Pois o maior dos advogados brasileiros reclamava para o Supremo Tribunal Federal «o centro de gravidade da república», para que assim se assegurasse a estabilidade do regime em função dos ideais republicanos, e se instituísse a barreira intransponível da defesa contra o arbítrio, a prepotência e a opressão dos go­vernantes .

Fiéis a essa inspiração, os advogados da hora presente, em todas as suas manifestações mais significativas, têm reivindicado a restauração plena das garantias da magistratura, para que o judiciário seja verdadeiramente um poder e não mero serviço de simples administração da justiça.

PIMENTA BUENO, uma das figuras mais importantes do direi­to brasileiro, aludindo ao Poder Judiciário, dizia:

«Por isso mesmo que a sociedade deve possuir e exigir uma administração de justiça protetora, fácil, pron­ta e imparcial; por isso mesmo que este Poder exerce preponderante influência sobre a ordem pública e desti­nos sociais, influência que se estende sobre todas as clas­ses, que se exerce diariamente sobre a honra, a liberdade, a fortuna e a vida dos cidadãos; por isso mesmo, dizemos. é o óbvio que nem as leis orgânicas deveriam jamais olvidar-se das condições e meios essenciais para que ele ministre todas as garantias, para que possa desempe­nhar sua alta missão.. . ».

Em sua VI Conferência Nacional, realizada recentemente em Salvador, proclamaram os advogados que a restauração das garan­tias da magistratura constitui exigência prévia de caráter geral à reforma judiciária de que agora se cogita. A essa reforma, V . Ex?, Sr. Presidente, de certa forma, vai presidir, pelas altas funções inerentes ao cargo em que acaba de ser investido.
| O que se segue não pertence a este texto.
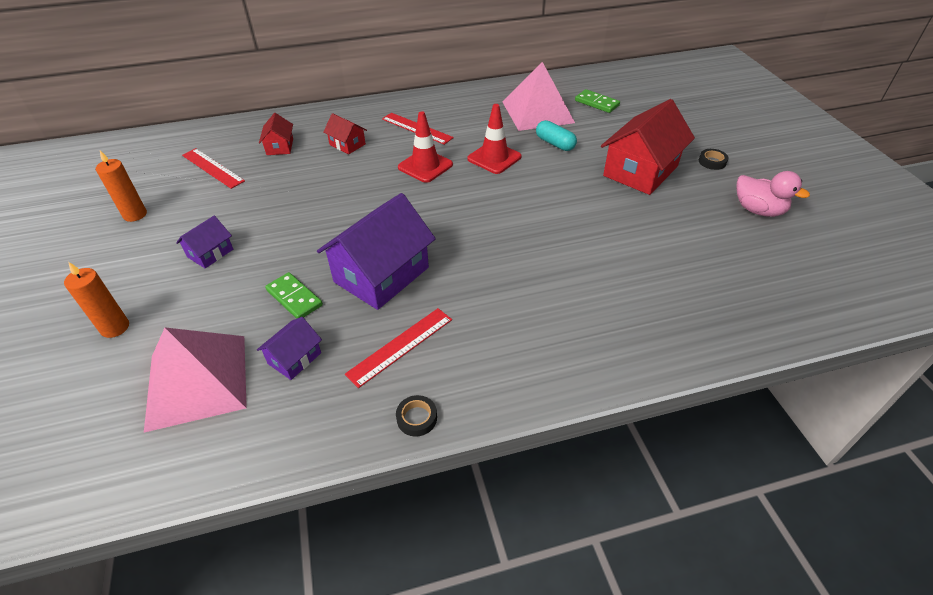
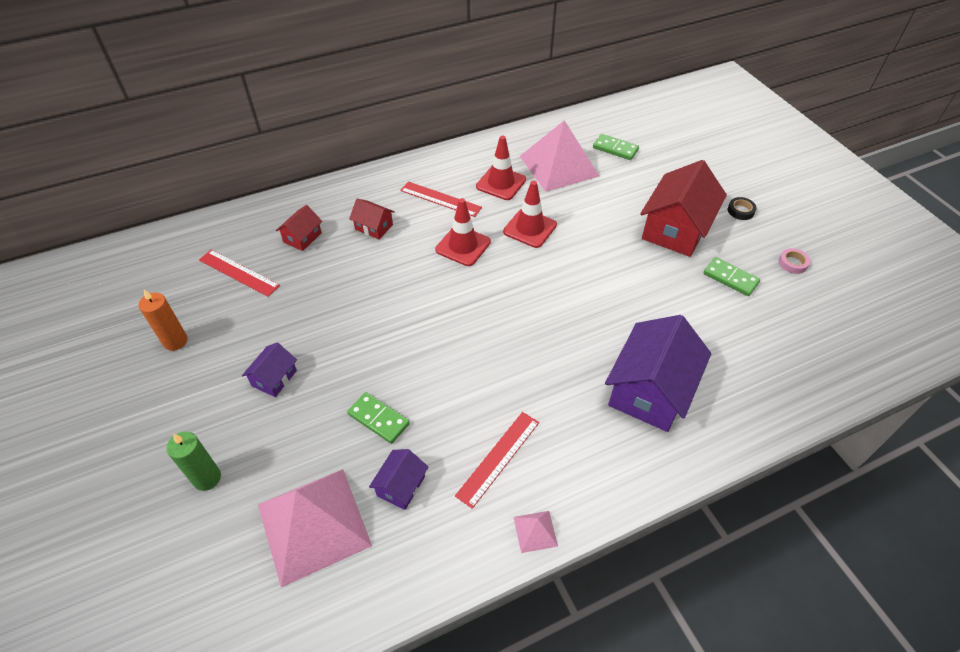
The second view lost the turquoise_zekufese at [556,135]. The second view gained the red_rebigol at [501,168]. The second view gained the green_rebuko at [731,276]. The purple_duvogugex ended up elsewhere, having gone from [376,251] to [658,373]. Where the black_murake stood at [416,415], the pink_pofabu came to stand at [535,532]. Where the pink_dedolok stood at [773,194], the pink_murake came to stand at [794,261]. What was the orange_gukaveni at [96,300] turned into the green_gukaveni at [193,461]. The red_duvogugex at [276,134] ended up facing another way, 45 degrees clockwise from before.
Ela constitui a grande tarefa comum de todos nós e fundamentalmen­te consiste em modernizar, democratizar e dar mais eficiência à justiça.
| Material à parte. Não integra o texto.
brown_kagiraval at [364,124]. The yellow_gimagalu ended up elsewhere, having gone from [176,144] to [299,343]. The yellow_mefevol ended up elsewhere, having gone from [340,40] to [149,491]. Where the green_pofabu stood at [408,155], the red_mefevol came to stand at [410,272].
Os advogados lamentam que projeto de lei tenha sido ela­borado secretamente, a ponto de constituir grande «furo» jorna­lístico a sua divulgação não consentida, e, até, expressamente desautorizada, por um grande jornal de São Paulo, contrastando com o processo democrático de ampla consulta e informação per­manente que existe em outros países, como, por exemplo, no Canadá.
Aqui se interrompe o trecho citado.